The kind of movie that would have caused an uproar twenty years earlier became newsworthy because it provoked hardly any attacks. “What if they held a culture war and no one fired a shot?” Frank Rich asked. There was almost “no controversy, no Fox News tar and feathering, no roar from the religious right.” The following spring the film was nominated for eight Academy Awards and won three of them, including best director and best adapted screenplay. It also made more top-ten lists than any other movie of the year.

A CRUCIAL ELEMENT IN THE
movement's steady progress was a simple matter of demographics: since the 1960s, every new generation of Americans has been more accepting of sexual diversity than the one before it. Although harassment of gay high school students remains rampant, every year there are a growing number of young men and women coming out to their parents and their peers long before they reach college.

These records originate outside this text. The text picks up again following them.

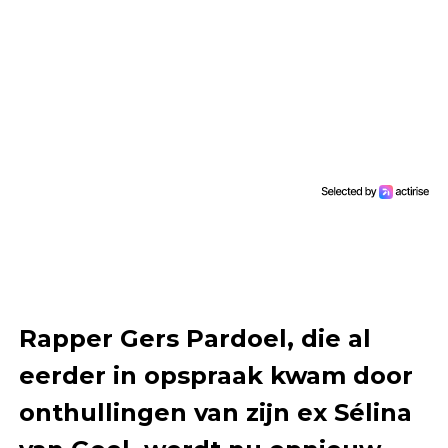
Rapper Gers Pardoel, die al
eerder in opspraak kwam door
onthullingen van zijn ex Sélina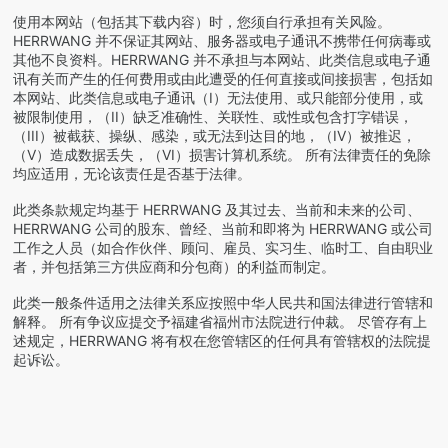
使用本网站（包括其下载内容）时，您须自行承担有关风险。
HERRWANG
并不保证其网站、服务器或电子通讯不携带任何病毒或
其他不良资料。
HERRWANG
并不承担与本网站、此类信息或电子通
讯有关而产生的任何费用或由此遭受的任何直接或间接损害，包括如
本网站、此类信息或电子通讯（I）无法使用、或只能部分使用，或
被限制使用，（II）缺乏准确性、关联性、或性或包含打字错误，
（III）被截获、操纵、感染，或无法到达目的地，（IV）被推迟，
（V）造成数据丢失，（VI）损害计算机系统。 所有法律责任的免除
均应适用，无论该责任是否基于法律。
此类条款规定均基于
HERRWANG
及其过去、当前和未来的公司、
HERRWANG
公司的股东、曾经、当前和即将为
HERRWANG
或公司
工作之人员（如合作伙伴、顾问、雇员、实习生、临时工、自由职业
者，并包括第三方供应商和分包商）的利益而制定。
此类一般条件适用之法律关系应按照中华人民共和国法律进行管辖和
解释。 所有争议应提交予福建省福州市法院进行仲裁。 尽管存有上
述规定，
HERRWANG
将有权在您管辖区的任何具有管辖权的法院提
起诉讼。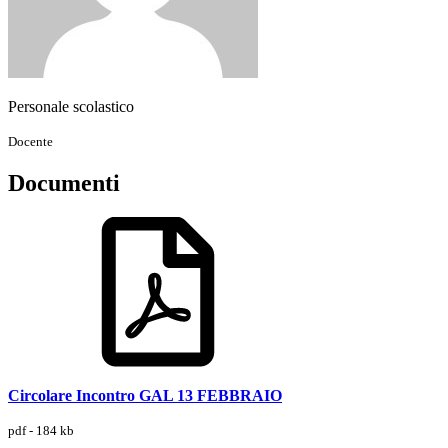
Personale scolastico
Docente
Documenti
Circolare Incontro GAL 13 FEBBRAIO
pdf - 184 kb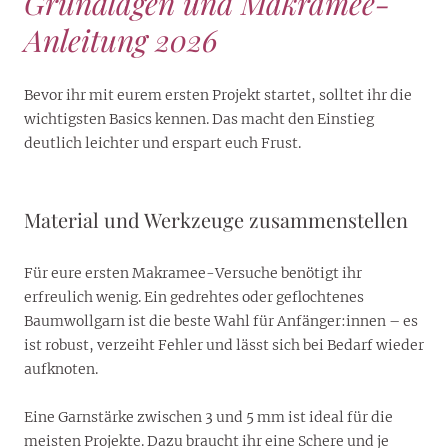
Grundlagen und Makramee-
Anleitung 2026
Bevor ihr mit eurem ersten Projekt startet, solltet ihr die
wichtigsten Basics kennen. Das macht den Einstieg
deutlich leichter und erspart euch Frust.
Material und Werkzeuge zusammenstellen
Für eure ersten Makramee-Versuche benötigt ihr
erfreulich wenig. Ein gedrehtes oder geflochtenes
Baumwollgarn ist die beste Wahl für Anfänger:innen – es
ist robust, verzeiht Fehler und lässt sich bei Bedarf wieder
aufknoten.
Eine Garnstärke zwischen 3 und 5 mm ist ideal für die
meisten Projekte. Dazu braucht ihr eine Schere und je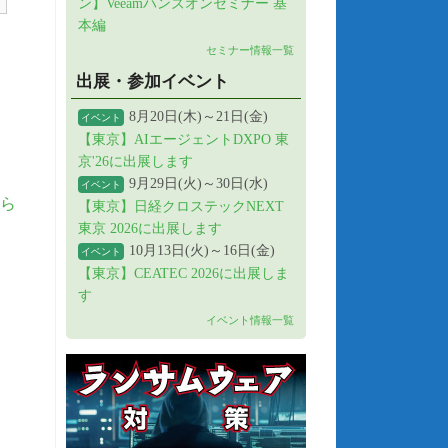
ン】Veeamハンズオンセミナー 基
本編
セミナー情報一覧
出展・参加イベント
8月20日(木)～21日(金)
イベント
【東京】AIエージェントDXPO 東
京'26に出展します
9月29日(火)～30日(水)
イベント
ら
【東京】日経クロステックNEXT
東京 2026に出展します
10月13日(火)～16日(金)
イベント
【東京】CEATEC 2026に出展しま
す
イベント情報一覧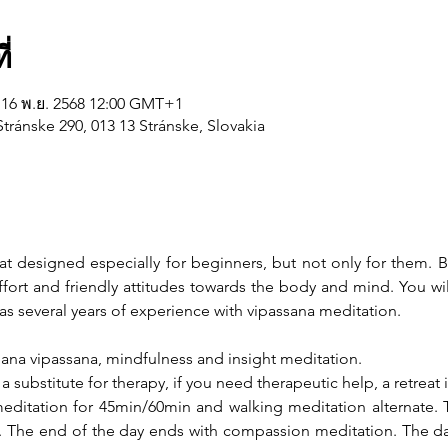
่
 16 พ.ย. 2568 12:00 GMT+1
tránske 290, 013 13 Stránske, Slovakia
at designed especially for beginners, but not only for them. Ba
effort and friendly attitudes towards the body and mind. You 
s several years of experience with vipassana meditation.
hana vipassana, mindfulness and insight meditation.
 substitute for therapy, if you need therapeutic help, a retreat i
meditation for 45min/60min and walking meditation alternate. Th
00. The end of the day ends with compassion meditation. The dail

At James Baxter Hunt Jr. High School in Wilson, North Carolina, seventeen-year-old Jarred Gamwell waged a campaign for student-body president in 2004 with two posters inspired by television: “Queer Eye for Hunt High” and “Gay Guys Know Everything!” When the school principal removed the posters without explanation, the American Civil Liberties Union went to court to try to get them restored. A North Carolina judge threw the suit out and Gamwell lost the election. But most people thought he had won his point, because the imbroglio had gotten so much attention, and the school administration had made itself look ridiculous.

Besides exposing their peers to proud gays and lesbians at an early age, these brash young men and women make another significant contribution. In many cases, the first gay people American adults meet are the gay classmates that their straight children bring home from high school.

“This has brought gay people into households all over America,” said Matt Coles, the head of the gay-rights project at the ACLU. “The important thing is not just knowing someone gay, but talking to someone who is gay. I think they're having really important dialogues with their friends'
parents.” These young people are also leading integrated lives much earlier than previous generations of gay kids. “We led segmented lives much longer,” said Coles, “and most people would say it's not a healthy thing to separate your biological family from the family you build yourself.”